I try to write comedies but everyone always ends up crying.
Bio:
Jacob Marx Rice is a playwright and screenwriter based in Queens, New York. His plays have been produced in over fifteen cities across three continents, won the Jean Kennedy Smith Playwriting Award from the Kennedy Center for the Performing Arts, been nominated for four Off West End Awards, and been published by Bloomsbury/Methuen.

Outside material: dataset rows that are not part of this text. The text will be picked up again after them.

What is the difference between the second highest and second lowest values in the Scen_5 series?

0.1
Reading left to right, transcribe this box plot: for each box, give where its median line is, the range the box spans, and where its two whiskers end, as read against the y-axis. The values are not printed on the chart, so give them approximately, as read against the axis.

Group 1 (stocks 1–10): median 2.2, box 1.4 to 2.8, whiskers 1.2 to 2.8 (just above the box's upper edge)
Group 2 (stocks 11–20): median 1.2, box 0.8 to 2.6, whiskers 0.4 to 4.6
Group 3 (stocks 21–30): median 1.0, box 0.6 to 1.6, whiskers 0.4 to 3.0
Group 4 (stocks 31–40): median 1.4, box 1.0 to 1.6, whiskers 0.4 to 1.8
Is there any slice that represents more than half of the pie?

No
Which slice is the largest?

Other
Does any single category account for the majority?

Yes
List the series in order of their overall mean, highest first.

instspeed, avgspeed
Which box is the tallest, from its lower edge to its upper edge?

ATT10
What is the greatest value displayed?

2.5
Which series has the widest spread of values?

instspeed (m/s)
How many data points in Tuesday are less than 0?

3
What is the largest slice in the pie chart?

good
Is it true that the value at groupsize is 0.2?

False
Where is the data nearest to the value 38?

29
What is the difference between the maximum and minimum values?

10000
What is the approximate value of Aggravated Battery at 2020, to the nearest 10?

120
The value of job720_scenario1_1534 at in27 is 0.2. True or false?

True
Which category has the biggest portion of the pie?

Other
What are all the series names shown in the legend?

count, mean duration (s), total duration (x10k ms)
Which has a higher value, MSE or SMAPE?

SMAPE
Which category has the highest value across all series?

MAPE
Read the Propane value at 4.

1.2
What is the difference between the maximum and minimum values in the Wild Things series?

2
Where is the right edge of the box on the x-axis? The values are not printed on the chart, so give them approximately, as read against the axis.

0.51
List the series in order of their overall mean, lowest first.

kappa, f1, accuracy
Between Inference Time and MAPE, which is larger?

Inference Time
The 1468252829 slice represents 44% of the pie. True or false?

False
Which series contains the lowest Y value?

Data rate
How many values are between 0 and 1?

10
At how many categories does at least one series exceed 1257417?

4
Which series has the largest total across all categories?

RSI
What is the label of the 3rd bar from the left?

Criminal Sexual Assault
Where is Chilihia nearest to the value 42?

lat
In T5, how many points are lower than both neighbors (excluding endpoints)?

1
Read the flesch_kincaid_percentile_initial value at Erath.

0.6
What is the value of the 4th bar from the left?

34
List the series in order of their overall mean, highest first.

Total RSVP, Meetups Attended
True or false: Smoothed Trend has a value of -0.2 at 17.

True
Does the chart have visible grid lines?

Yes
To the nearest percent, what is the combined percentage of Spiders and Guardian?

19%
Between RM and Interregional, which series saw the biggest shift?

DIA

Jacob’s plays have been produced and developed at Ensemble Studio Theatre, Actors Theatre of Louisville, The Eugene O’Neill Theatre Center, The New Ohio, The Flea Theater, Atlantic Theatre Stage 2, and others. His play Chemistry recently opened at the Olivier-nominated Finborough Theatre, where The Guardian hailed it as “remarkable for its tender compassion” and The Stage called it a “Moving, insightful love story… Rice has written a love story that treats heavy, complex subjects with confidence and compassion.” Jacob’s film adaptation of the play was a semifinalist for the Nicholl Fellowship from the Academy of Motion Picture Arts and Sciences, and is currently in development with the production company Anonymous Content. Jacob has been named a Playwright Observer at the Eugene O’Neill National Playwrights Conference and a Tennessee Williams Scholar at the Sewanee Writers’ Conference.
As a screenwriter, Jacob has developed films with major production companies, including Imagine Entertainment and Anonymous Content, as well as directors Jaco van Dormael, Michael Tyburski, Henry Scholfield, and Pierre Morrel. Jacob has won the Sloan Science Screenwriting Award, a Sloan Science Playwriting Commission, the Faculty Award from NYU Tisch Film School. He also wrote the screenplay for See Through, a short film about a Deaf couple featuring Tony-nominated actor Lauren Ridloff (The Sound of Metal, Marvel’s Eternals), which has been featured at the Austin Film Festival, the Cannes’ Festival’s Short Film Corner, and film festivals across the United States.
Jacob studied Theater and Astrophysics at Columbia University and Dramatic Writing at NYU. He has been mentored by Suzan-Lori Parks, Ellen McLaughlin, James Shapiro and Oskar Eustis, who hired him as the Directing Observer on the Public Theater’s new production of A Bright Room Called Day. In addition to his writing, Jacob has worked as a dramaturg on numerous projects and specializes in building rigorous structures that enable complex play.